What does this mean? You’re a romantic? Do you write poems and get teary during sad movies? Or do you do a Don Juan routine where you carefully plan my seduction? Either way, it’s a turn-off. Especially with the buzz-off bit at the end. It’s also premature to talk about romance when I’m still deciding whether you’re an interesting human being.

If you are simply saying you are gentlemanly and will treat me well, then 1) I sure as heck hope so, considering the alternative, and 2) show me, don’t tell me. If you really are as nice and funny or smart or cool as you think you are, I’ll see it.

Frankly, I doubt that last line, and I don’t see why you would set yourself up like that. You have varied interests? Name and tell me about three of them. Tell me about your music. What do you play? How long have you played it? Who’s your favorite musician who plays the same instrument? What interests are you pursuing now? What did you read up on before, and what do you plan to look into in the future?

The fact that you don’t lists specific interests makes me wonder if you can’t, and if you don’t really have deep interests, just multiple distractions. It makes your claim of being able to converse about “more or less anything” seem less likely, even downright silly.

A decent start, but I need more information. Name some of your favorite books or authors. “Interesting plots and characters, but which also make you think a little bit” could be Harry Potter for all I know. You write a lot, and have been published? Cool. What have you written about, and in what publications?

You set yourself up to be interesting, but your lack of detail is frustrating. And unfortunately, I’m not quite curious enough to write to you to ask. If you’re going to share tidbits like this, share it all.

Pretty vague. Also, what does “open to new experiences” mean? They are willing to try eating live shrimp? A willingness to do threesomes? You haven’t included anything in your profile that demonstrates your own willingness to try new things, so I have no idea what kind of openness you’re talking about. It sounds like you’re parroting cliches. Who doesn’t want easygoing and smart and confident?

“I would like to meet someone with whom I can crack jokes with obscure references, who enjoys outdoor activities like biking and rollerblading, and who likes British comedy as much as she likes pepperoni pizza.” Works far better for me, because it gives me a better idea of the kind of relationship and temperament you’re looking for without naming specific qualities.
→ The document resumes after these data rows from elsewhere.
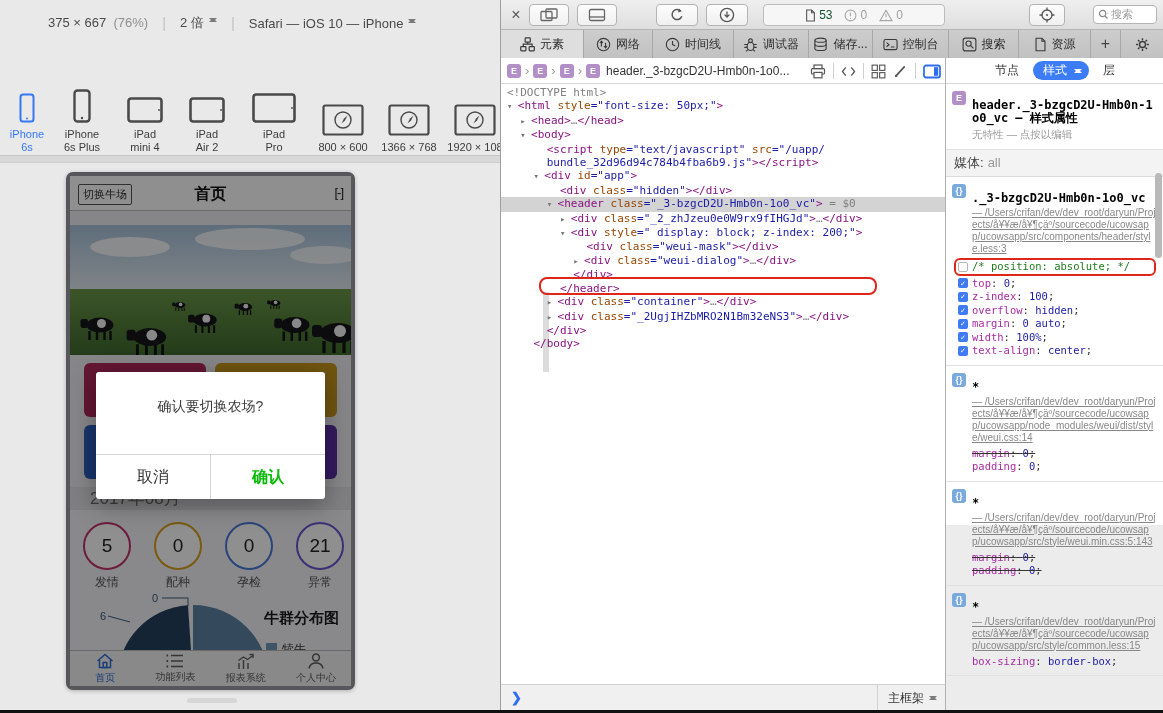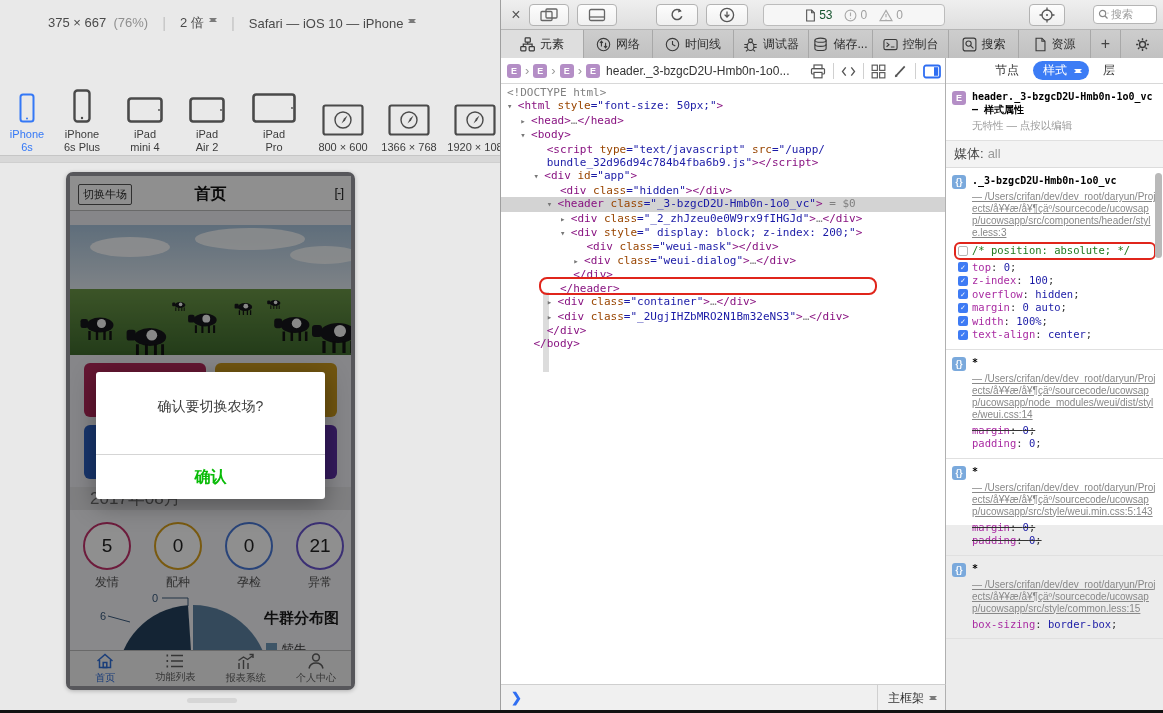--- a/index.html
+++ b/index.html
@@ -98,21 +98,21 @@
 
   .sidebar { position:absolute; left:445px; top:58px; width:218px; height:467px; background:#fff; }
   .sb-tabs { position:absolute; left:0; top:0; width:218px; height:26px; border-bottom:1px solid #d8d8d8; display:flex; align-items:center; justify-content:center; gap:14px; font-size:12px; color:#333; background:#fff; }
   .sb-tab { cursor:pointer; }
   .sb-pill { background:#3c7cf5; color:#fff; border-radius:10px; height:19px; display:flex; align-items:center; padding:0 7px 0 10px; gap:2px; cursor:pointer; }
   .sb-content { position:absolute; left:0; top:26px; width:218px; height:600px; overflow:hidden; font-size:11px; }
   .rule { padding:6px 8px 7px 6px; border-bottom:1px solid #e0e0e0; position:relative; }
   .rule-head { display:flex; gap:6px; }
   .badge { flex:none; width:14px; height:14px; border-radius:3px; color:#fff; font-size:9px; font-weight:bold; display:flex; align-items:center; justify-content:center; margin-top:1px; }
   .badge-el { background:#b48ec6; } .badge-css { background:#7aa9dc; }
-  .sel-text { font-family:"DejaVu Sans Mono", monospace; font-size:10px; font-weight:bold; color:#000; word-break:break-all; line-height:13px; }
+  .sel-text { font-family:"DejaVu Sans Mono", monospace; font-size:12px; font-weight:bold; color:#000; word-break:break-all; line-height:13px;margin-top:9px; }
   .sel-suffix { font-weight:bold; }
   .rule-hint { color:#9a9a9a; font-size:10.5px; margin:3px 0 0 20px; }
   .rule-link { display:block; color:#888; font-size:10px; text-decoration:underline; margin:2px 0 3px 20px; word-break:break-all; line-height:12px; cursor:pointer; }
   .media-band { background:#f3f3f3; border-bottom:1px solid #dcdcdc; padding:4px 8px; font-size:13px; color:#444; }
   .media-band .mv { color:#999; margin-left:4px; }
   .props { margin-left:6px; }
   .prop { font-family:"DejaVu Sans Mono", monospace; font-size:10.5px; line-height:13.5px; display:flex; align-items:center; gap:4px; cursor:pointer; }
   .prop .ptext { white-space:pre; }
   .chk { flex:none; width:10px; height:10px; border-radius:2px; display:inline-flex; align-items:center; justify-content:center; }
   .chk-on { background:#3e7bf4; color:#fff; font-size:8px; }
@@ -343,20 +343,21 @@
                   <path d="M2 16.5c.8-3.6 3.5-5.4 7-5.4s6.2 1.8 7 5.4"></path>
                 </svg>
               </div>
               <div>个人中心</div>
             </div>
           </div>
       </div>
       <div class="weui-dialog">
         <div class="msg">确认要切换农场?</div>
         <div class="btns">
+          <div class="b b-cancel">取消</div>
           <div class="b b-ok">确认</div>
         </div>
       </div>
     </div>
   </div>
   <div class="home-pill"></div>
 </div>
 
 <div class="right-panel">
   <div class="insp-toolbar">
It’s Spellbound upside-down and backwards. What insight did you want me to read into this? Spellbound by what? Or just that you like upside-down backwards words? Either way, it doesn’t tell me much. It’s a cool username, but if I’m supposed to read something into it, you’ve lost me.
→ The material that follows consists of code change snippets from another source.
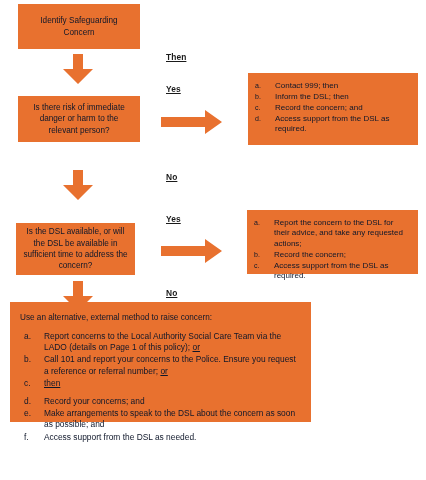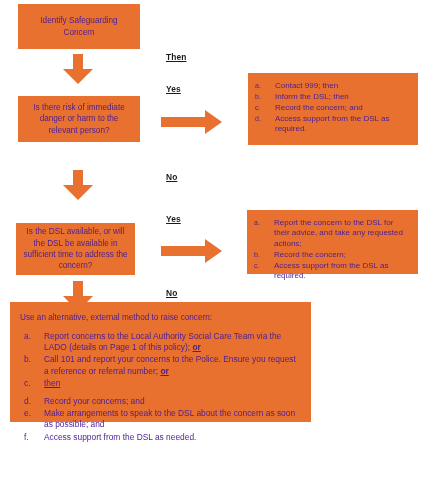--- a/index.html
+++ b/index.html
@@ -20,21 +20,21 @@
     left: 0; top: 0;
     width: 426px;
     height: 480px;
   }
 
   
   .box {
     position: absolute;
     background: #e8712f;
     box-sizing: border-box;
-    color: #4c1d95;
+    color: #0f172a;
   }
   .box-center {
     display: flex;
     align-items: center;
     justify-content: center;
     text-align: center;
   }
   .box-center .box-text {
     font-size: 8.2px;
     line-height: 11.4px;
@@ -88,21 +88,21 @@
     font-size: 8.4px;
     line-height: 11.2px;
     margin-bottom: 1px;
   }
   .alt-list li .marker {
     left: 6px;
     font-size: 8.4px;
     line-height: 11.2px;
   }
   .alt-gap { height: 6px; }
-  .u { text-decoration: underline; font-weight: bold; }
+  .u { text-decoration: underline; }
   .then-line {
     display: block;
     text-decoration: underline;
   }
 
   
   .arrow {
     position: absolute;
   }
   .arrow svg { display: block; }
I don’t mind the dick jokes, because I read it as not a crass reference to your dick, but more commentary on the cliche joke topics of male comedians. You have a couple lines that made me laugh and you’re not afraid to use big words. But on the whole, your ad needs more meat. More details, more specifics, less “wtf does that mean?”.

I dunno, Opal - I understand your interpretation, but I didn’t even dwell on that line when I read the ad. It amused me a bit, that’s all. I certainly didn’t take it to mean he literally tries to construct entire stand-up routines out of nothing but dick jokes.

Just throwing out a different perspective.

I suppose what I’m trying to say is - the whole “dick joke” thing per se isn’t going to convince me to not reply to the ad. If I met the OP and he actually DID constantly crack dick jokes then I wouldn’t meet him a second time, though.

I didn’t read it as literally dick-only jokes either, but the fact that he chose that example to characterize his stand up comedy leaves a bad first impression, IMO.